Older divorces, an Irish problem needing an overseas solution? (Tom O'Gorman)
Today's story showing that divorce in Ireland seems to be a middle-aged phenomenon shouldn't come as too much of a surprise for regular visitors to this website. A quick look at the Census figures on marriage in Ireland (which we have been highlighting for a few months now) shows that people in their 40s and 50s are most likely to experience marital breakdown.
Between the ages of 40 and 59, the rate of marital breakdown is considerably higher than the national average of 13 per cent. Between the ages of 40-44, for example, 16 per cent of people have experienced either divorce or separation.
According to Louise Crowley, a divorce law expert at the University of Limerick, the reason for this is simple: Irish divorce law. Divorce in Ireland, she points out, is “quite different to other jurisdictions” such as the US and the UK, where people who are married for five or six years are more likely to get divorced.
“I think a lot of it is down to the process itself,” Crowley says. “A couple may find that they are unhappy after three years of marriage. But the State dictates that they have to live separately for four or five years before they can apply for a divorce. Once the application is made it could be another two or three years before the divorce is granted.”

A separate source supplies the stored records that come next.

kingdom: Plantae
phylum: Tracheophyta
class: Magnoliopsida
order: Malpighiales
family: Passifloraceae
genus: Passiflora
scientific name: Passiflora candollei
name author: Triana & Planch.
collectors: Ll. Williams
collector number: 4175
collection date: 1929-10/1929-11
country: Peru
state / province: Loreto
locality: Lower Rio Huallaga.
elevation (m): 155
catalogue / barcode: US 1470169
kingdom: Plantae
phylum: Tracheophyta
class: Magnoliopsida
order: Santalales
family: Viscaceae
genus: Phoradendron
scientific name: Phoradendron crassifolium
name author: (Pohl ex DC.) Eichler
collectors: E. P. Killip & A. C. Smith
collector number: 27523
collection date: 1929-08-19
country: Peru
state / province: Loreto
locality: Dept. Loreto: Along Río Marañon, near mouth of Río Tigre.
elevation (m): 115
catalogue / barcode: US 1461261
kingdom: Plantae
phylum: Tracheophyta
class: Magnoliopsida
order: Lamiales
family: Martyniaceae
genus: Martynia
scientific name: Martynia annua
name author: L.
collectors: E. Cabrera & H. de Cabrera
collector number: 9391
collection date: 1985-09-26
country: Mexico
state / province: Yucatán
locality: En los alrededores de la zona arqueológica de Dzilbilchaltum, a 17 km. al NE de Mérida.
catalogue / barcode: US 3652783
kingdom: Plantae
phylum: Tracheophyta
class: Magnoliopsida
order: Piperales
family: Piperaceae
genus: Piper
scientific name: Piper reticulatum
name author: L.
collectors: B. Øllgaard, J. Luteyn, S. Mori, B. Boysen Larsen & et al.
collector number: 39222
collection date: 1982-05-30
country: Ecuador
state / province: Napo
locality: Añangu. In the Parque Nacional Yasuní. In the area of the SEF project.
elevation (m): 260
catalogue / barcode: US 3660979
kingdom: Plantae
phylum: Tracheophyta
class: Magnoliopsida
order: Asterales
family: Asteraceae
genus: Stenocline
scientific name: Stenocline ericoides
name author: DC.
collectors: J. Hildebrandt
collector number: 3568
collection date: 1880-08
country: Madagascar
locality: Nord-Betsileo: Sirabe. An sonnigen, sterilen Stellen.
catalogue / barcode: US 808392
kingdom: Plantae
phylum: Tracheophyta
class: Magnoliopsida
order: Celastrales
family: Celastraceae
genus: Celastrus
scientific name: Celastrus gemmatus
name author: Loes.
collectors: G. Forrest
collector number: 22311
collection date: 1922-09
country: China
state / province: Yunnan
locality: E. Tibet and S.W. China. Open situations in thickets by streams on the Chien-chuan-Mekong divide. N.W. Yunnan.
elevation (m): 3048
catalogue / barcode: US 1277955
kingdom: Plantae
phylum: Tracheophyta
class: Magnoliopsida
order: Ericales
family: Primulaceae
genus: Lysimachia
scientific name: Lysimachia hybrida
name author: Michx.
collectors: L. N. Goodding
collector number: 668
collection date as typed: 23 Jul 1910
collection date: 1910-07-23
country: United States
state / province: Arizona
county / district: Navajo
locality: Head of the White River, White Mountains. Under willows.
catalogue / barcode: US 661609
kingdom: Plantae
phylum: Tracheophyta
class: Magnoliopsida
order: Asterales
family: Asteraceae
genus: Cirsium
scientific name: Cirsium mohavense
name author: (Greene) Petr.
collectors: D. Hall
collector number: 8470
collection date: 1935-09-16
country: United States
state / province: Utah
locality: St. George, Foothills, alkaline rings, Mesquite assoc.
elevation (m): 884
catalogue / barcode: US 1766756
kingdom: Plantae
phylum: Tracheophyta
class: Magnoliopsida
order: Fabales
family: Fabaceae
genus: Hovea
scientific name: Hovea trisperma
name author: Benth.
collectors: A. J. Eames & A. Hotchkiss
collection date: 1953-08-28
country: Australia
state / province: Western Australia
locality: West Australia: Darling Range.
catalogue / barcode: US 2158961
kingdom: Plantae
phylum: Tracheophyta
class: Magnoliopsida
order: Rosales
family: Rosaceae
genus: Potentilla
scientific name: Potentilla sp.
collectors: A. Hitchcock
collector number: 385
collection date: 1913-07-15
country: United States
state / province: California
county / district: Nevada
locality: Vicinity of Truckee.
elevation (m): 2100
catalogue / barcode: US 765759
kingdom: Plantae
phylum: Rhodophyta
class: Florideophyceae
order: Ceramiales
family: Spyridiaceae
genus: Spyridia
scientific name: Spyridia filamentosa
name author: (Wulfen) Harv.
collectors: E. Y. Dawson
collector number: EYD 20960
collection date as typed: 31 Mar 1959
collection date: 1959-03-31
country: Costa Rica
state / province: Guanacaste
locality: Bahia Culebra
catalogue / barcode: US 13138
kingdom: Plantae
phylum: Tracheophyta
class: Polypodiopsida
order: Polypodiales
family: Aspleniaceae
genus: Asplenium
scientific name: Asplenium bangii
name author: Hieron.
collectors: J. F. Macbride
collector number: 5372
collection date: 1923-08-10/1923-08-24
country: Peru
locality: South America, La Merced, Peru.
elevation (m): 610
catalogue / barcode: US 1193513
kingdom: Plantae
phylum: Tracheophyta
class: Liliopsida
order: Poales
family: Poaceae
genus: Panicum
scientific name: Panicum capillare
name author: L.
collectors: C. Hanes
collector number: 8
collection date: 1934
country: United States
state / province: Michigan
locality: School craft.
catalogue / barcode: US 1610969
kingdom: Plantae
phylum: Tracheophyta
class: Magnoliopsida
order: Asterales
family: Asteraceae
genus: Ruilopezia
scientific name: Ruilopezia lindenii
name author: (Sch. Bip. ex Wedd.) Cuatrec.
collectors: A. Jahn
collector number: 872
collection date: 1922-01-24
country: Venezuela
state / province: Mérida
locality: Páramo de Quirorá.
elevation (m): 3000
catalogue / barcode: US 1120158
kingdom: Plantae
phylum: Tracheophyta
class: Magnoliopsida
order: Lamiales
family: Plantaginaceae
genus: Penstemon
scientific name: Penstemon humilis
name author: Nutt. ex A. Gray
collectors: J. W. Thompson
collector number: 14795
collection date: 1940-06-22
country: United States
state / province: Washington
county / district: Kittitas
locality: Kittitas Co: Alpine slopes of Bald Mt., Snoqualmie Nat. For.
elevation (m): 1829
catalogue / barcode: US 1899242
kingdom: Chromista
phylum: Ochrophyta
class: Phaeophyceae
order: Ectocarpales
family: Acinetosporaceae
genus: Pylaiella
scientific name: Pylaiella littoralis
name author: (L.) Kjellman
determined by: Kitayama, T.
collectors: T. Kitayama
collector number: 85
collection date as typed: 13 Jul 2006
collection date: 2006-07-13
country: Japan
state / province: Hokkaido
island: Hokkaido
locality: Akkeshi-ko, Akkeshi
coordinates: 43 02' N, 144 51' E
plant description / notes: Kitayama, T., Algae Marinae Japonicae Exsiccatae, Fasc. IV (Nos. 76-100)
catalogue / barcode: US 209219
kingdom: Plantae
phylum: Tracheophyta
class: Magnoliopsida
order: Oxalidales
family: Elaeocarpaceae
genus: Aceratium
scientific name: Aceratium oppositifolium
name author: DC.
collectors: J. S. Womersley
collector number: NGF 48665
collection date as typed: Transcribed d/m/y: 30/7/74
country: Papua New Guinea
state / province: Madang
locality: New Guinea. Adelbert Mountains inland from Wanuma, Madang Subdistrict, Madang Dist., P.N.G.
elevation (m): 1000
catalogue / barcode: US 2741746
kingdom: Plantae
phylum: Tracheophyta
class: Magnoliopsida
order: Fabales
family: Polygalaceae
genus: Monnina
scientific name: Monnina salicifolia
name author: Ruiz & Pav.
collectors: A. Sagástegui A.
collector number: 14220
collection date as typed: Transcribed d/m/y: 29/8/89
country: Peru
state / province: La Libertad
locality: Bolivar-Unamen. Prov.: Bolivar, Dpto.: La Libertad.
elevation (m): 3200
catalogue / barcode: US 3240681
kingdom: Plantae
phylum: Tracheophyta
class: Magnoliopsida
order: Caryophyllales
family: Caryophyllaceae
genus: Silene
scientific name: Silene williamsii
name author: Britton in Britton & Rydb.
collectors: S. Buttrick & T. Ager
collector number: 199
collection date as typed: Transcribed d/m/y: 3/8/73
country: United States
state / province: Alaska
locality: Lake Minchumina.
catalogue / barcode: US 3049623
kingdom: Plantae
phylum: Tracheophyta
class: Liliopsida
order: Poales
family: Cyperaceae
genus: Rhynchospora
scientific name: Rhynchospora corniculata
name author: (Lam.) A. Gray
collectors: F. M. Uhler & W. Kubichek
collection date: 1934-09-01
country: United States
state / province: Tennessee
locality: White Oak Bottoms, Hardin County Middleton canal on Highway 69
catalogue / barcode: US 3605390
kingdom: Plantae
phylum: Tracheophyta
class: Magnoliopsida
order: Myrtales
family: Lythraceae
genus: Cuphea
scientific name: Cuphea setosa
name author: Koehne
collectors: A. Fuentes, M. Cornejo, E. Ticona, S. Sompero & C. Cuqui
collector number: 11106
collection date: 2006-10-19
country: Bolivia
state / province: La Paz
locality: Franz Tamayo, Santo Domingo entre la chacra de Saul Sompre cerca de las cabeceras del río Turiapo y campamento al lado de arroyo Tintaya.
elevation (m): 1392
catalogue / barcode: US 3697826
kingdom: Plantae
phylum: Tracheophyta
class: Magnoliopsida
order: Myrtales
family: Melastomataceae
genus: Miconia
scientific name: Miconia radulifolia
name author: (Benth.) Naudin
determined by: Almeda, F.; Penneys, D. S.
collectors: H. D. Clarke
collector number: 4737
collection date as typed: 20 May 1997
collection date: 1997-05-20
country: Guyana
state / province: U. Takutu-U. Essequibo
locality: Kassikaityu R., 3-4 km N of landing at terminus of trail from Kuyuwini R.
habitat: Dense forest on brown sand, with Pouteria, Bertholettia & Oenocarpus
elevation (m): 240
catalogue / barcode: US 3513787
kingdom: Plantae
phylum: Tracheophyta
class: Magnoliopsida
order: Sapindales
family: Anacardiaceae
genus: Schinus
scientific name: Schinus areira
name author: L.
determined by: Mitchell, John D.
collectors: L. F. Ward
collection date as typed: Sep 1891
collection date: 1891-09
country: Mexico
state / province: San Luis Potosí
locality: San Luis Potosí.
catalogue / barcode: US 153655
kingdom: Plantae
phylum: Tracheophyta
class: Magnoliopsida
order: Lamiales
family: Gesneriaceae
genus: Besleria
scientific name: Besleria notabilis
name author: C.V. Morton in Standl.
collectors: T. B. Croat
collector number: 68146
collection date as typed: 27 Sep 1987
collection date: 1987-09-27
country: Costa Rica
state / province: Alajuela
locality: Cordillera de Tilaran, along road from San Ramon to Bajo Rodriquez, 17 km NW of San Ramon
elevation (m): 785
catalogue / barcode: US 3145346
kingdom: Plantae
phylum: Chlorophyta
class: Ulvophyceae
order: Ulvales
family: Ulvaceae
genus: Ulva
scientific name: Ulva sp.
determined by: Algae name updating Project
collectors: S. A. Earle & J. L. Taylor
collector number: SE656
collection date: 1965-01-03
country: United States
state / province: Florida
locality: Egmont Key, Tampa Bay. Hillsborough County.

Quite apart from the seeming implication that we should allow quickie divorces like overseas, the problem with this analysis is that the likelihood of experiencing marital breakdown actually decreases once people pass middle age. Just under 10 per cent of people aged 65-69 have experienced separation or divorce, below the national average.
Ireland's divorce laws are the same for them as for everyone else, yet they are experiencing less divorce. Clearly, there is another trend at work.
Former Taoiseach, Garret Fitzgerald, in an Irish Times article some months ago, suggested that the reason this older age cohort tended to experience less marital breakdown was that they were raised in a culture where divorce was frowned upon. In contrast, those married in the 1970s came of age in an atmosphere where the gospel of individual autonomy was increasingly preached.
It is quite probable that this, rather than Ireland's admittedly unusual divorce laws, is behind the above average divorce figures among our 40 and 50-somethings.